Gojek Versus Pertamina

 Ilustrasi: eksplorasi.
Ilustrasi: eksplorasi.

ADA dua kejadian penting di tahun ini, di era digitalisasi. Yakni aksi dua perusahaan raksasa di Tanah Air, yaitu aksi Gojek dan aksi Pertamina, yang satu menggabungkan diri dalam holding, yang satu lagi memisahkan diri menjadi sub holding.

Gojek melakukan merger, penggabungan, akusisi terhadap tokopedia, dalam rangka memperkuat rantai suplainya. Penggabungan ini diperkirakan akan memiliki nilai valuasi pasar USD 40 miliar atau sekitar Rp 600 triliun. Gojek akan memiliki 52 persen saham, sementara tokopedia akan memiliki 48 persen saham. Gojek dan Tokopedia membentuk Go To sebagai holdingnya.

Kedua perusahaan ini setelah menjadi Go To akan menjadi salah satu raksasa tehnologi yang terbesar di dunia dengan nilai pasar 200 juta pengguna seluler di Indonesia. Untuk menopang ini perusahaan BUMN telekomonikasi Indonesia Telkomsel menyuntik dana dua kali dalam dua tahun terakhir senilai Rp 6,4 triliun.

Konon penggabungan ini sangat diidamkan oleh presiden untuk mengangkat nama Indonesia. Memang kebetulan pemilik Gojek adalah salah satu menteri pemegang anggaran APBN  terbesar. Jika merger ini berhasil mungkin Gojek bisa segera untung karena selama bertahun tahun merugi.

Berbeda dengan Gojek, BUMN Pertamina perusahaan penghasil dan  penjual BBM terbesar di Tanah Air, melakukan aksi sub holding. Perusahaan dipecah pecah termasuk lini distribusi dan transportas semuanya. Anak anak perusahaan  termasuk dalam lini distribusi akan menjadi sub holding, selanjutnya di IPO sendiri sendiri pasar. Anak anak perusahaan pertamina ini diharapkan laku dijjual secara ketengan melalui strategi sub holding ini.
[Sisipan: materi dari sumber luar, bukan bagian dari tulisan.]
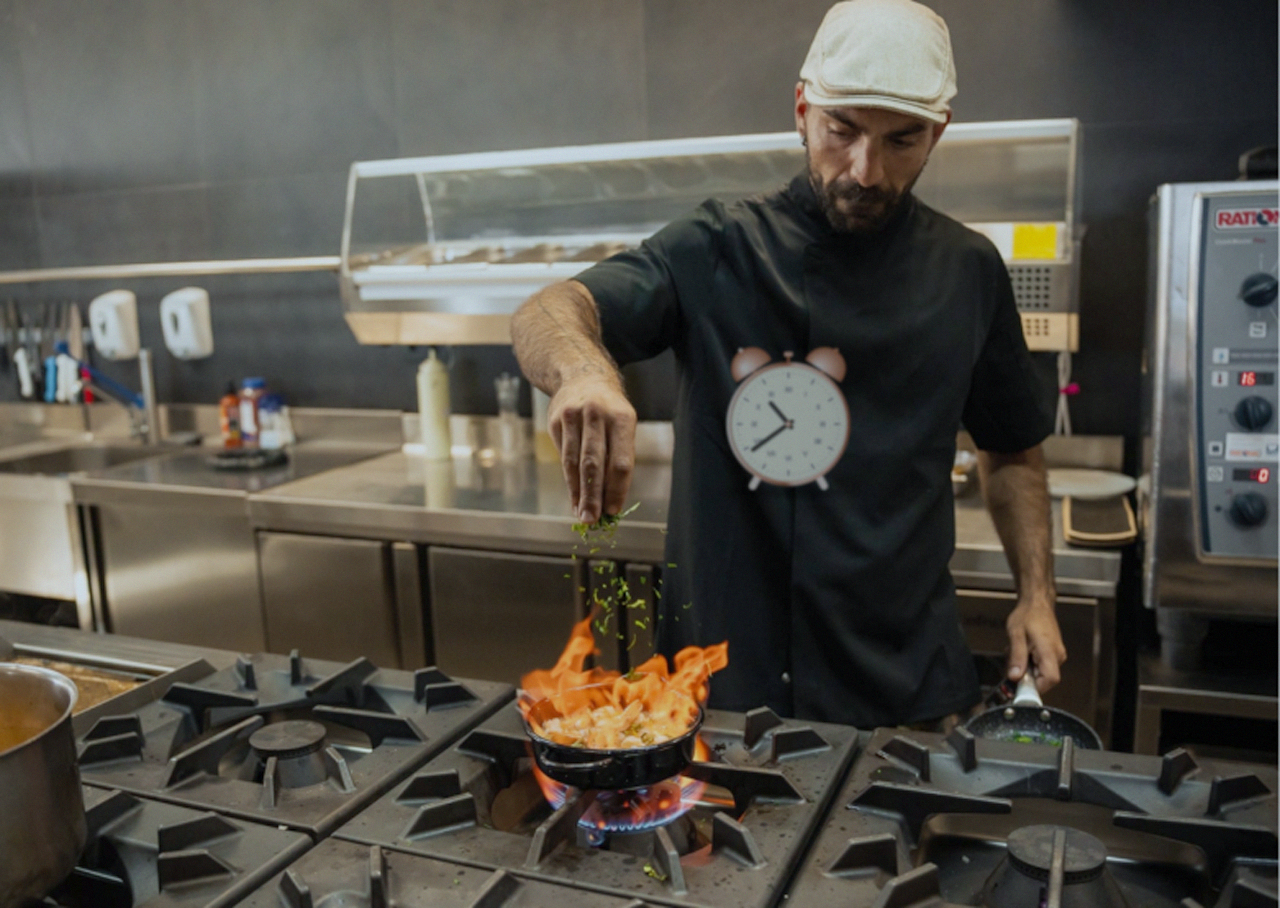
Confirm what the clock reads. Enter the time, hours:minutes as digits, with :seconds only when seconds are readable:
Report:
10:39
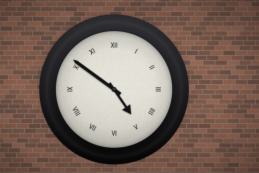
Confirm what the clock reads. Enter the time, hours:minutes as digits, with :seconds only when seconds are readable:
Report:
4:51
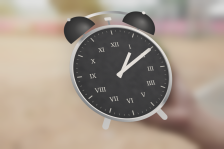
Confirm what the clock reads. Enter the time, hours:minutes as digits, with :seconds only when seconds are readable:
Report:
1:10
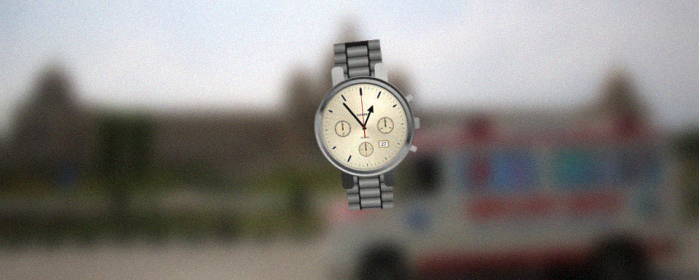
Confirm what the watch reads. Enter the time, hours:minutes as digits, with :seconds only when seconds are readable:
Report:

Berbeda dengan Gojek bisa dapat uang dari Telkom melalui Telkomsel untuk menopang aksi korporasi, Pertamina telah mengambil utang sangat besar untuk membangun anak anak perusahaan yang selanjutnya di sub holding tersebut. Utang pertamina sekarang sekitar Rp 600 triliun; hampir separuhnya berasal dari global bond yang meningkat hampir 100 persen di era direktur yang baru, Nicke Widyawati.

Sebagaimana dikatakan Erick Tohir Menteri BUMN, Aksi jual ketengan anak anak perusahaan Pertamina diharapkan akan menghasilkan valuasi hingga mencapai USD 100 miliar atau bertambah USD 30 miliar dari nilai Pertamina sekarang. Nilai paling besar akan datang dari penjualan saham sub holding hulu, sub holding kilang dan sub holding perkapalan yang baru saja melakukan pembelian kapal besar-besaran. Walaupun tahun tahun terakhir lini tersebut mengalami pendarahan akibat pelemahan ekonomi. Tiga kilang pertamina mengalami kebakaran beruntun dan menelan korban ribuan orang diungsikan.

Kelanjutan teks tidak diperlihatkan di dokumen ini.